● WHAT YOU ARE ASKED TO DO:
What follows is a set of entries. Repeat them exactly, but not their pictures.

● SUPPLIED DATA:
-----

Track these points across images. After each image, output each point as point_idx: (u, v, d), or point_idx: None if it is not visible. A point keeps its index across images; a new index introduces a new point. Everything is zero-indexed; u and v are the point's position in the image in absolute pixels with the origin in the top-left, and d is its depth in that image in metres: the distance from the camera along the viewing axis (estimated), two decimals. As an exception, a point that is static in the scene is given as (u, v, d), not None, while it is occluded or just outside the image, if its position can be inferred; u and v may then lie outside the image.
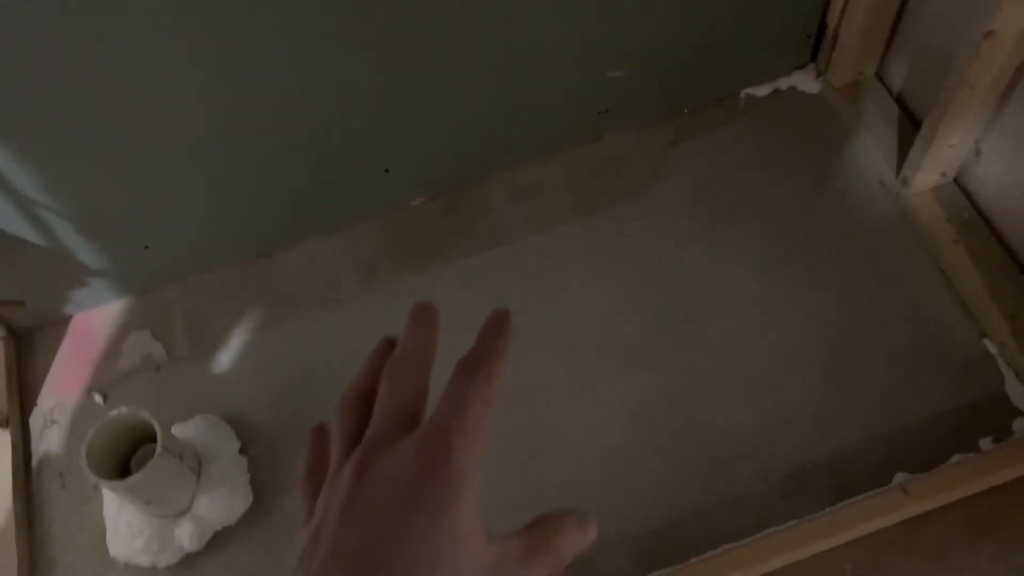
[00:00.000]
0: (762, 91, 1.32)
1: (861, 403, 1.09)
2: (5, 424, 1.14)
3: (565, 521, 0.31)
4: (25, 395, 1.19)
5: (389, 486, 0.28)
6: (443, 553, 0.27)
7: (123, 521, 1.04)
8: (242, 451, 1.11)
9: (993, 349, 1.09)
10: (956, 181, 1.19)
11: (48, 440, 1.16)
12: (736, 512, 1.04)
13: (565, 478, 1.09)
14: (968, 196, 1.17)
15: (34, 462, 1.15)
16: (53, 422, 1.17)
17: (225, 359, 1.20)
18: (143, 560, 1.04)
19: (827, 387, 1.11)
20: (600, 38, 1.15)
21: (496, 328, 0.33)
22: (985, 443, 1.04)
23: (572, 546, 0.31)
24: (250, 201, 1.18)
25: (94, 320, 1.24)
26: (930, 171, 1.15)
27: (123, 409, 1.00)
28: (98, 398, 1.18)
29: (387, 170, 1.21)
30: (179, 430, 1.09)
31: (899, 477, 1.03)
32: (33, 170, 1.00)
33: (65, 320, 1.24)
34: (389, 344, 0.36)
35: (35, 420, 1.18)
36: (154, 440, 1.05)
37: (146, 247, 1.17)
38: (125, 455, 1.05)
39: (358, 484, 0.29)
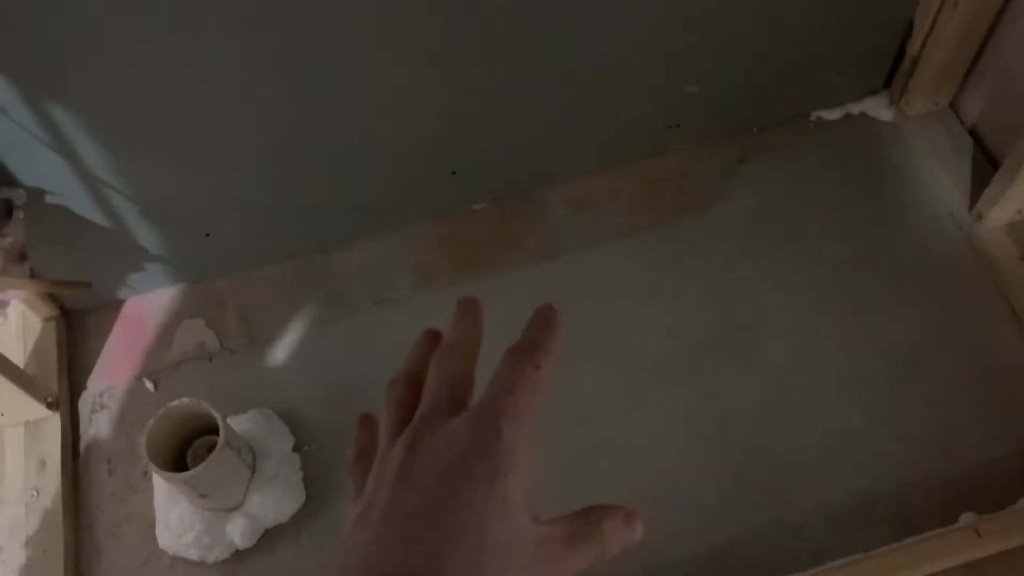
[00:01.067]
0: (833, 115, 1.31)
1: (923, 437, 1.08)
2: (56, 406, 1.12)
3: (612, 513, 0.32)
4: (75, 378, 1.18)
5: (441, 457, 0.29)
6: (491, 521, 0.27)
7: (174, 514, 1.03)
8: (296, 448, 1.09)
9: (1062, 391, 1.08)
10: (1029, 218, 1.17)
11: (97, 425, 1.15)
12: (792, 541, 1.03)
13: (618, 496, 1.07)
14: (1042, 235, 1.16)
15: (82, 446, 1.13)
16: (103, 406, 1.16)
17: (279, 353, 1.18)
18: (192, 554, 1.02)
19: (888, 418, 1.09)
20: (679, 53, 1.13)
21: (543, 321, 0.34)
22: (1053, 487, 1.03)
23: (617, 540, 0.31)
24: (314, 196, 1.16)
25: (146, 305, 1.22)
26: (1007, 207, 1.14)
27: (184, 399, 0.98)
28: (149, 385, 1.17)
29: (454, 173, 1.19)
30: (234, 423, 1.07)
31: (966, 516, 1.01)
32: (107, 152, 0.99)
33: (118, 304, 1.22)
34: (433, 335, 0.38)
35: (84, 404, 1.16)
36: (210, 432, 1.04)
37: (207, 235, 1.16)
38: (180, 446, 1.04)
39: (411, 456, 0.29)
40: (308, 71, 0.99)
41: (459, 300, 0.37)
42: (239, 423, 1.08)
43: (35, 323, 1.18)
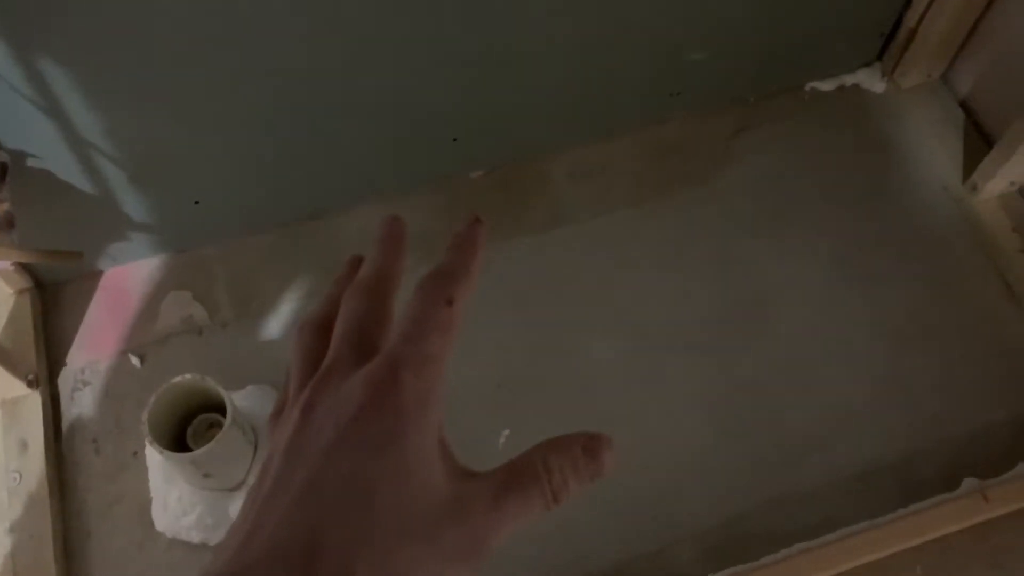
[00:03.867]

-----

● SOLUTION TO THE EXERCISE:
Track these points across images. After each image, output each point as point_idx: (u, v, d), or point_idx: None if it is not visible. A point keeps its index across images; a new index introduces a new point. Everything is zero-indexed; u and v are the point's position in the image in absolute pixels with the origin in the top-left, and d is its depth in that image in metres: the distance from the camera along the viewing axis (estimated), two decimals. As an exception, a point that is static in the scene is given as (u, v, d), not None, while it is occluded or just outside the image, if its position can be inferred; u and v may then lie outside the image.
[00:00.000]
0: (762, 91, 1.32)
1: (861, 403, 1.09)
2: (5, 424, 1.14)
3: (565, 521, 0.31)
4: (25, 395, 1.19)
5: (389, 486, 0.28)
6: (443, 553, 0.27)
7: (123, 521, 1.04)
8: (242, 451, 1.11)
9: (993, 349, 1.09)
10: (956, 181, 1.19)
11: (48, 440, 1.16)
12: (736, 512, 1.04)
13: (565, 478, 1.09)
14: (968, 196, 1.17)
15: (34, 462, 1.15)
16: (53, 422, 1.17)
17: (225, 359, 1.20)
18: (143, 560, 1.04)
19: (827, 387, 1.11)
20: (600, 38, 1.15)
21: (496, 328, 0.33)
22: (985, 443, 1.04)
23: (572, 546, 0.31)
24: (250, 201, 1.18)
25: (94, 320, 1.24)
26: (930, 171, 1.15)
27: (123, 409, 1.00)
28: (98, 398, 1.18)
29: (387, 170, 1.21)
30: (179, 430, 1.09)
31: (899, 477, 1.03)
32: (33, 170, 1.00)
33: (65, 320, 1.24)
34: (389, 344, 0.36)
35: (35, 420, 1.18)
36: (154, 440, 1.05)
37: (146, 247, 1.17)
38: (125, 455, 1.05)
39: (358, 484, 0.29)
[00:01.067]
0: (833, 115, 1.31)
1: (923, 437, 1.08)
2: (56, 406, 1.12)
3: (612, 513, 0.32)
4: (75, 378, 1.18)
5: (441, 457, 0.29)
6: (491, 521, 0.27)
7: (174, 514, 1.03)
8: (296, 448, 1.09)
9: (1062, 391, 1.08)
10: (1029, 218, 1.17)
11: (97, 425, 1.15)
12: (792, 541, 1.03)
13: (618, 496, 1.07)
14: (1042, 235, 1.16)
15: (82, 446, 1.13)
16: (103, 406, 1.16)
17: (279, 353, 1.18)
18: (192, 554, 1.02)
19: (888, 418, 1.09)
20: (679, 53, 1.13)
21: (543, 321, 0.34)
22: (1053, 487, 1.03)
23: (617, 540, 0.31)
24: (314, 196, 1.16)
25: (146, 305, 1.22)
26: (1007, 207, 1.14)
27: (184, 399, 0.98)
28: (149, 385, 1.17)
29: (454, 173, 1.19)
30: (234, 423, 1.07)
31: (966, 516, 1.01)
32: (107, 152, 0.99)
33: (118, 304, 1.22)
34: (433, 335, 0.38)
35: (84, 404, 1.16)
36: (210, 432, 1.04)
37: (207, 235, 1.16)
38: (180, 446, 1.04)
39: (411, 456, 0.29)
40: (308, 71, 0.99)
41: (459, 300, 0.37)
42: (239, 423, 1.08)
43: (35, 323, 1.18)
[00:03.867]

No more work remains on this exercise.